Reddit or one should say many popular websites have a pretty fraught relationship with the Russian government, accompanied with consistent threats and incidents of blocking websites in the country. In a recent turn of events, Reddit was blacklisted and banned from many ISPs of Russia.
However within hours, the ban got uplifted much to the surprise of many Reditters who were left wondering what on earth is going on between Reddit and Russia.
The things got clear when Russia’s Federal service for the Supervision of Communications, Information Technology and Mass Media, the Roskomnadzor posted an update on the social network of Russia, VKontacte ,
On August 13, federal officials received on their “hot line” a message from the site’s administrators saying Internet users in Russia no longer have access to the illegal content. Roskomnadzor has confirmed [Reddit’s] full compliance, and accordingly removed the website from the registry of illegal online materials.
The whole things started when Roskomnadzor found a 2 year old thread on Reddit which had a discussion about cultivation of drug plants. According to Latvian-based Meduza which first broke the news, the page was titled “Minimal and Reliable Methods for Growing Psilocybe” and contained instructions to grow psychedelic mushrooms.

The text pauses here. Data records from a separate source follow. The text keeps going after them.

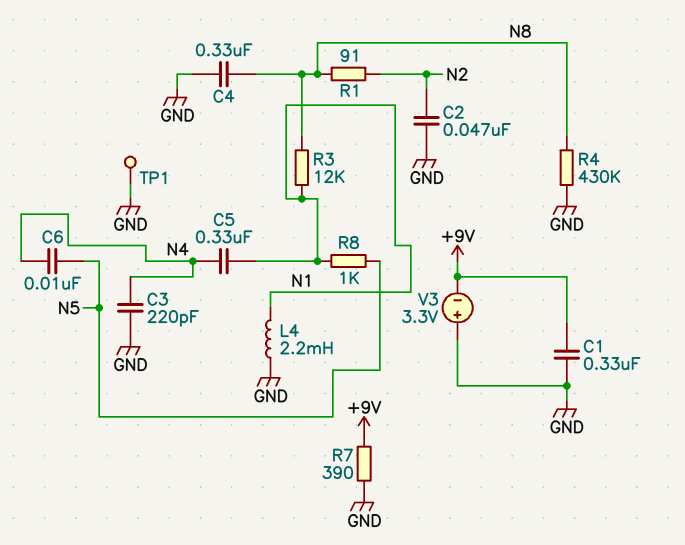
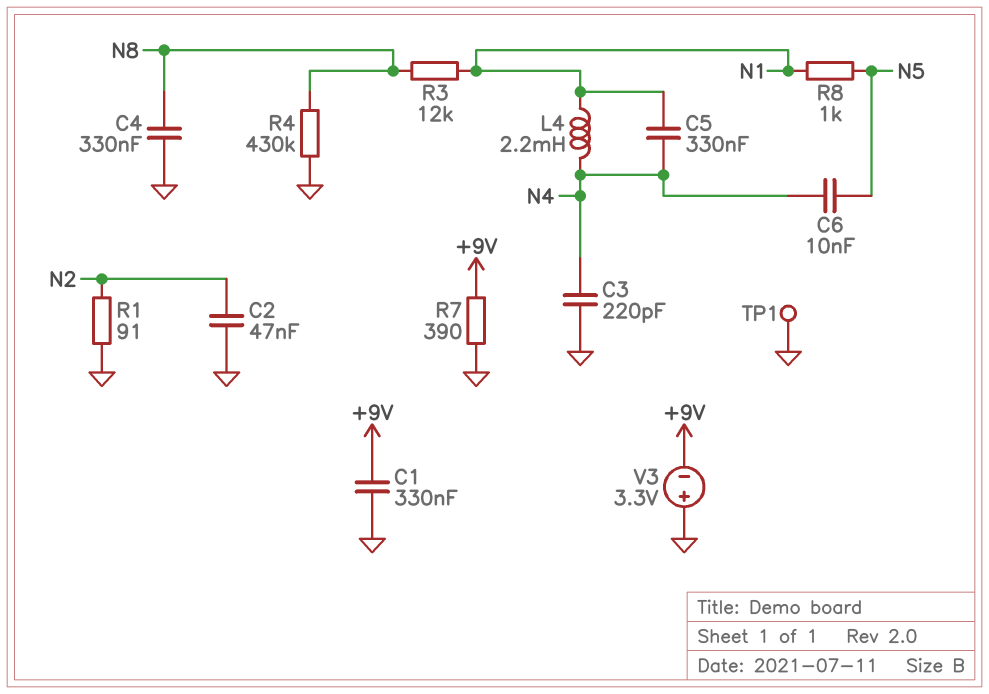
L4: 2.2mH (GND, N1) -> 2.2mH (N1, N4)
R1: 91 (N2, N8) -> 91 (GND, N2)

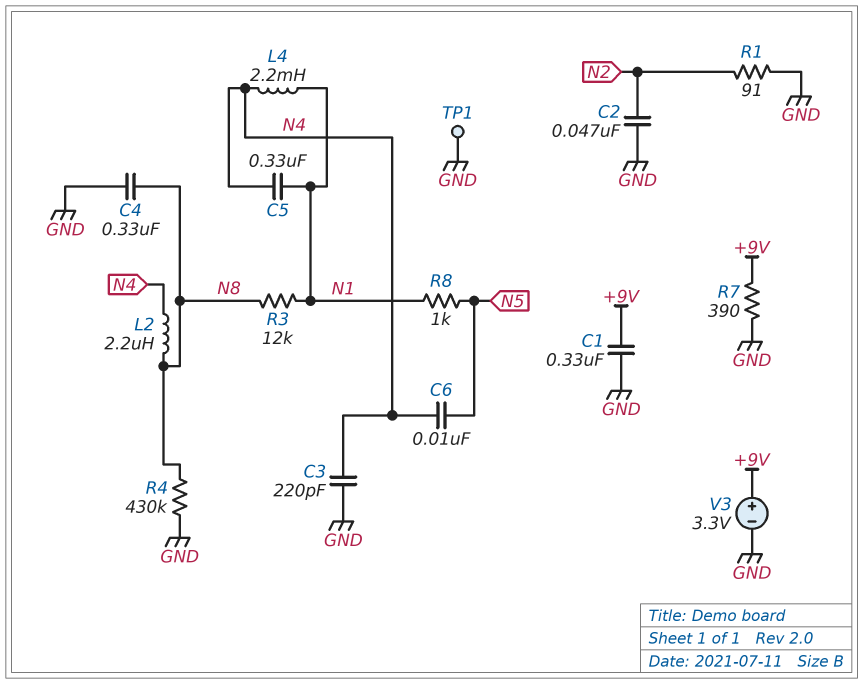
L2: none -> 2.2uH (N4, N8)
V3: 3.3V (plus GND, minus +9V) -> 3.3V (plus +9V, minus GND)

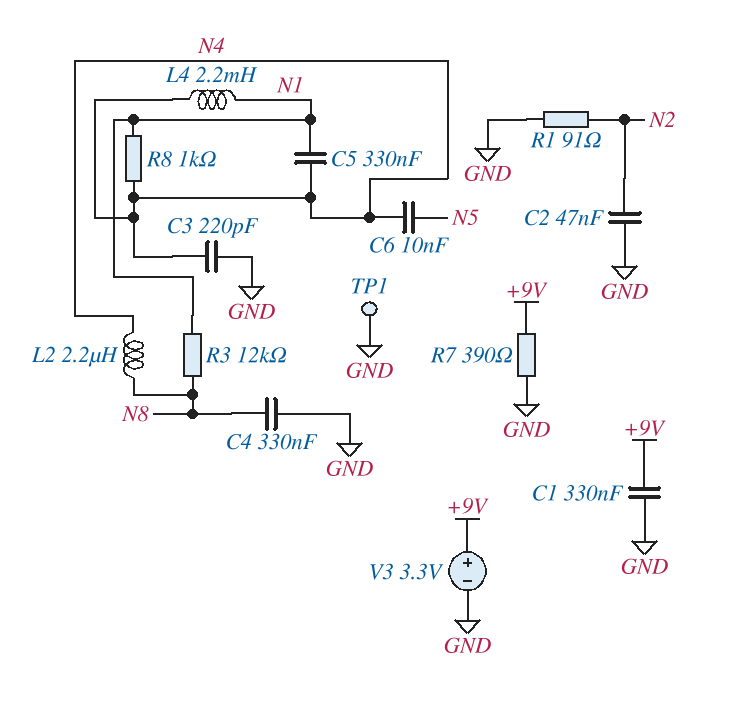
R4: 430k (GND, N8) -> none
R8: 1k (N1, N5) -> 1k (N1, N4)

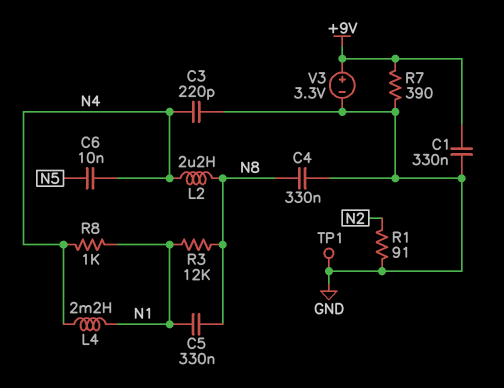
C2: 47nF (GND, N2) -> none
C5: 330nF (N1, N4) -> 330nF (N1, N8)

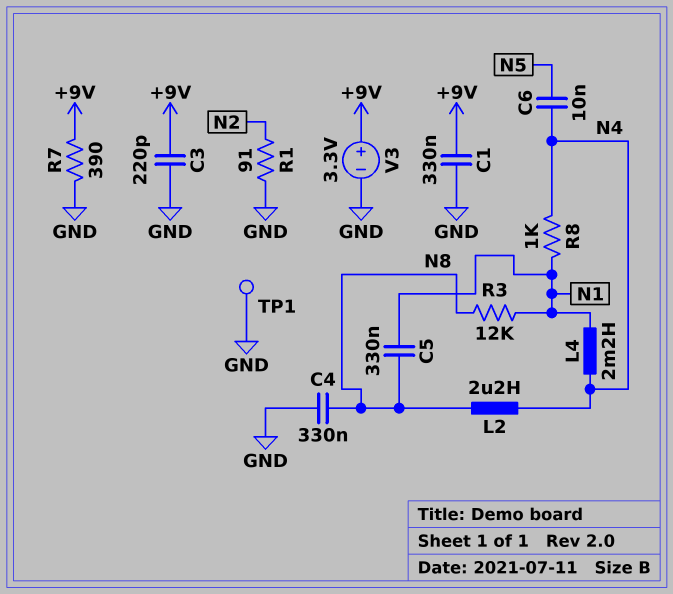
C3: 220pF (GND, N4) -> 220pF (+9V, GND)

Given the fact that Russian government is particularly sensitive about drug abuse and anything even remotely related to it, Roskomnadzor went ahead and requested the Reddit administrators to remove the said page from the website.

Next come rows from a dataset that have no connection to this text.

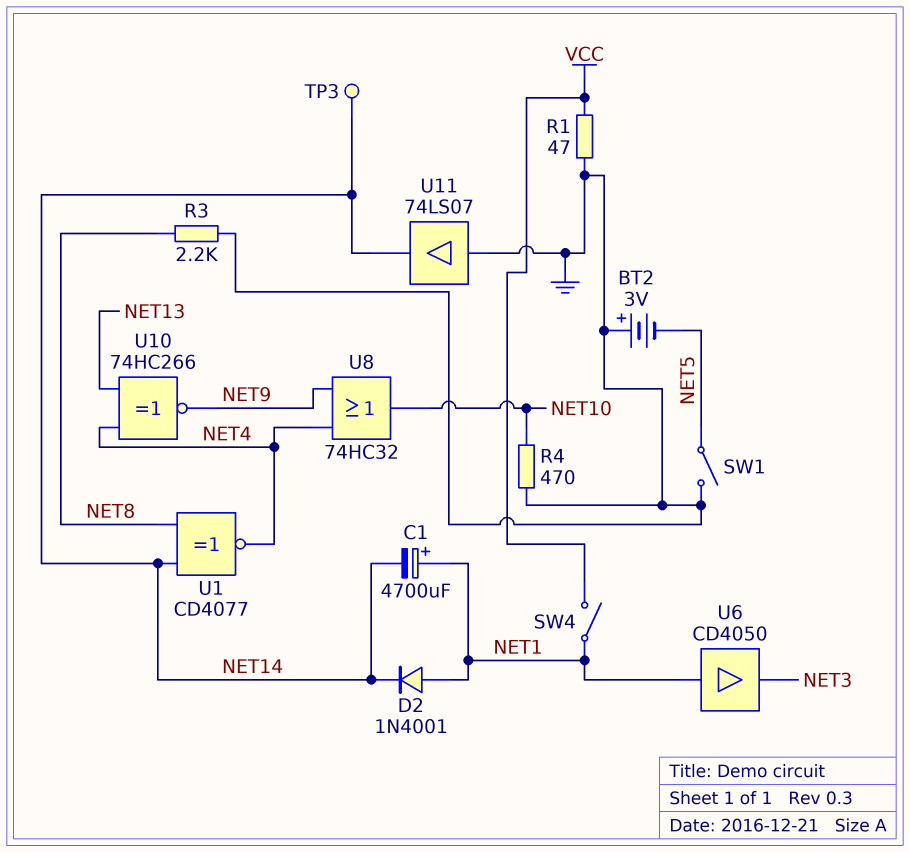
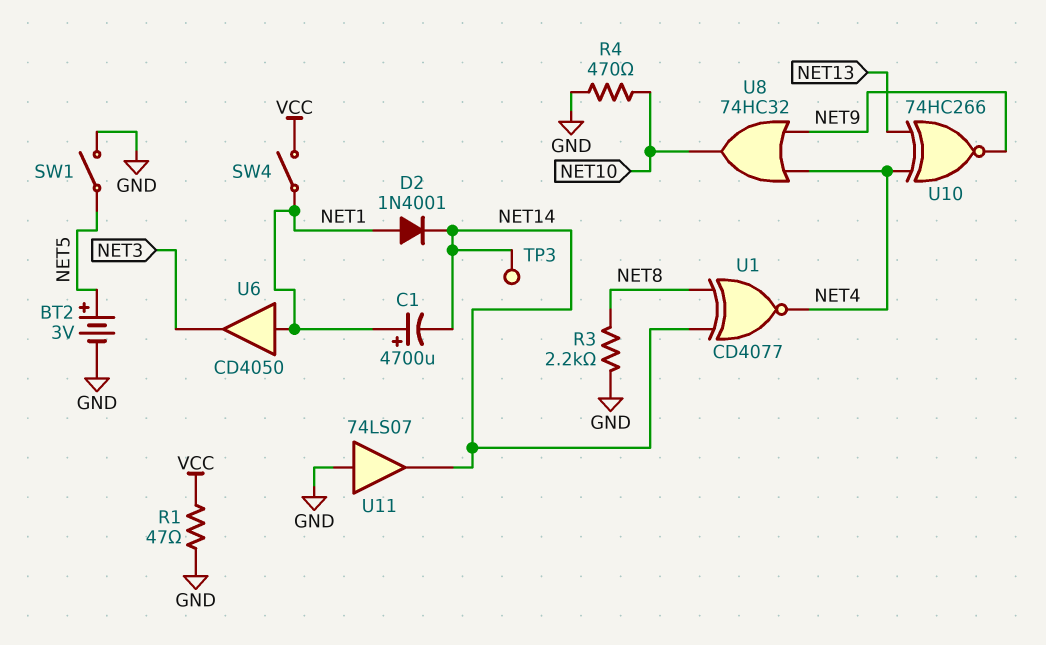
BT2: 3V (plus GND, minus NET5) -> 3V (plus NET5, minus GND)

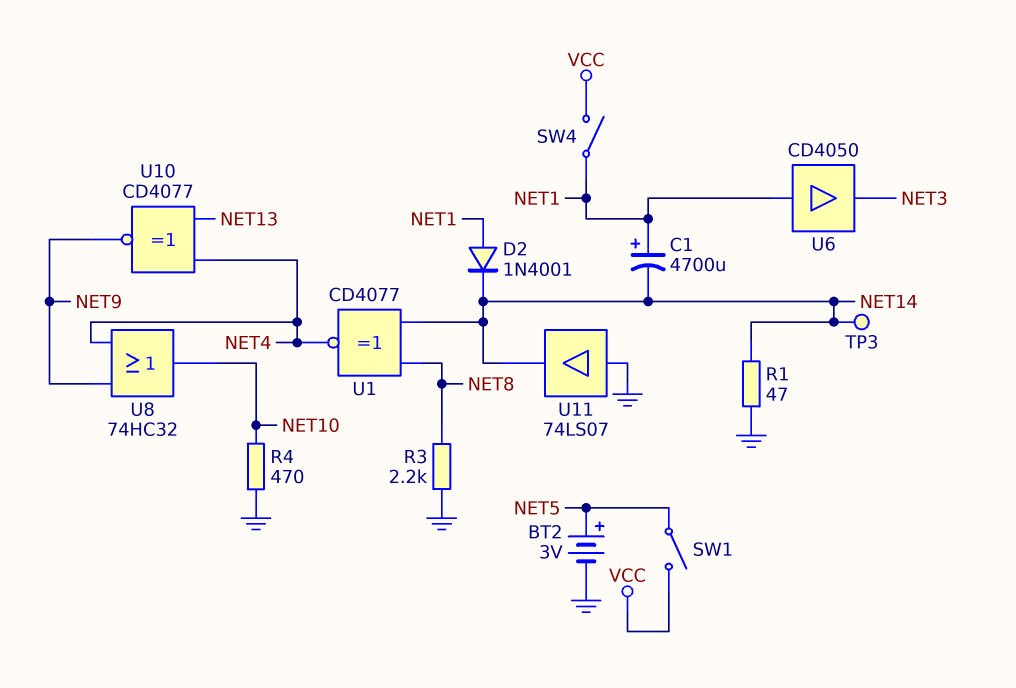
R1: 47 (GND, VCC) -> 47 (GND, NET14)
SW1: switch (GND, NET5) -> switch (NET5, VCC)
U10: XNOR 74HC266 (in NET4, in NET13, out NET9) -> XNOR CD4077 (in NET4, in NET13, out NET9)

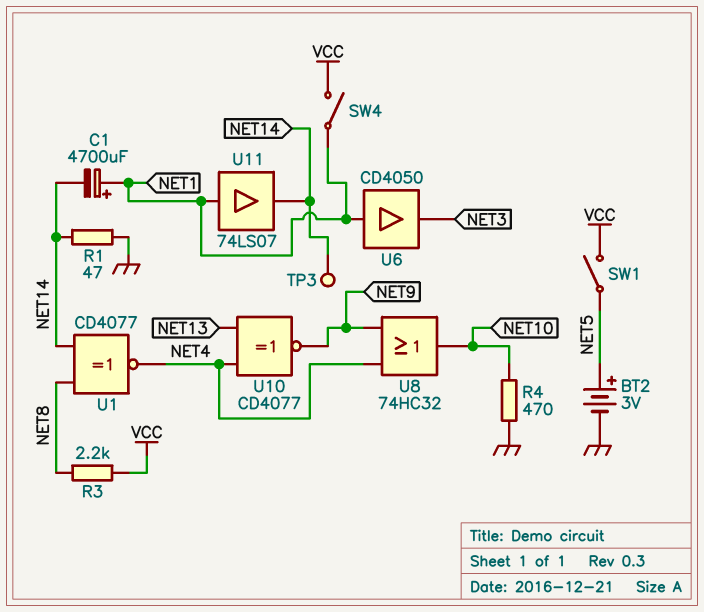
D2: diode 1N4001 (A NET1, K NET14) -> none
R3: 2.2k (GND, NET8) -> 2.2k (NET8, VCC)
U11: buffer 74LS07 (in GND, out NET14) -> buffer 74LS07 (in NET1, out NET14)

However, Reddit failed to respond in time which led Roskomnadzor to launch a full blown attack on Reddit posting its irk on social media and even made a poster describing Reddit administrators as WANTED and accused Reddit of being “understaffed” in the August holiday season.

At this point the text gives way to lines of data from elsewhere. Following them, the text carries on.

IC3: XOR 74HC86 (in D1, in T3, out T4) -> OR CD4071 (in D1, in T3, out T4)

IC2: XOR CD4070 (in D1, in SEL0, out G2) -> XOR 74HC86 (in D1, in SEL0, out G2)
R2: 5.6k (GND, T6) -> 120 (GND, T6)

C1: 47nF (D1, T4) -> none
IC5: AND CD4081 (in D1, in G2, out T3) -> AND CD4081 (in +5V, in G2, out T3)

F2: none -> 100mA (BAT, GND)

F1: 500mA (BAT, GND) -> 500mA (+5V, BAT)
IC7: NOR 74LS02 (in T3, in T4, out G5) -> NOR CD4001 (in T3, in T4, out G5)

They further prompted Reddit users to contact the administrators and urge them to check their mails else they would block the entire website which they did after some time. However, the ban has now been lifted as Reddit complied with their request and removed the said page.
However, this is in itself is interesting as some time back, Reddit had made its stand pretty clear regarding these issues and had posted a thread entitled “Let’s talk content” in which it stated that “anything illegal … things that are actually illegal, such as copyrighted material” would be removed from pages but discussing about illegal things like drug abuse was not illegal and so it would remain.
It thus isn’t really clear, which way Reddit is heading too. More freedom, or more compliance.
Given the recent flak Reddit has been receiving from various government authorities for some hugely controversial and sensitive content on its pages, Reddit seems to have become a bit more laid back in its policy which became clear in the latest statement Reddit gave to TechCrunch after the Russian incident:
Reddit is a US company that operates a website with millions of users, posts, and comments. We regularly receive government requests around the world to remove content from Reddit and closely review these requests considering applicable local laws. We want to ensure our services are available to users everywhere but if we receive a valid request from an authorized entity, we reserve the right to restrict content in a particular country.
So yeah, Reddit has indeed chosen “compliance” over freedom. Looking at the number of users it was set to loose, this might prove to be a rather sensible decision. It’ll be interesting to see though, Reddit’s actions in such situations in the near future.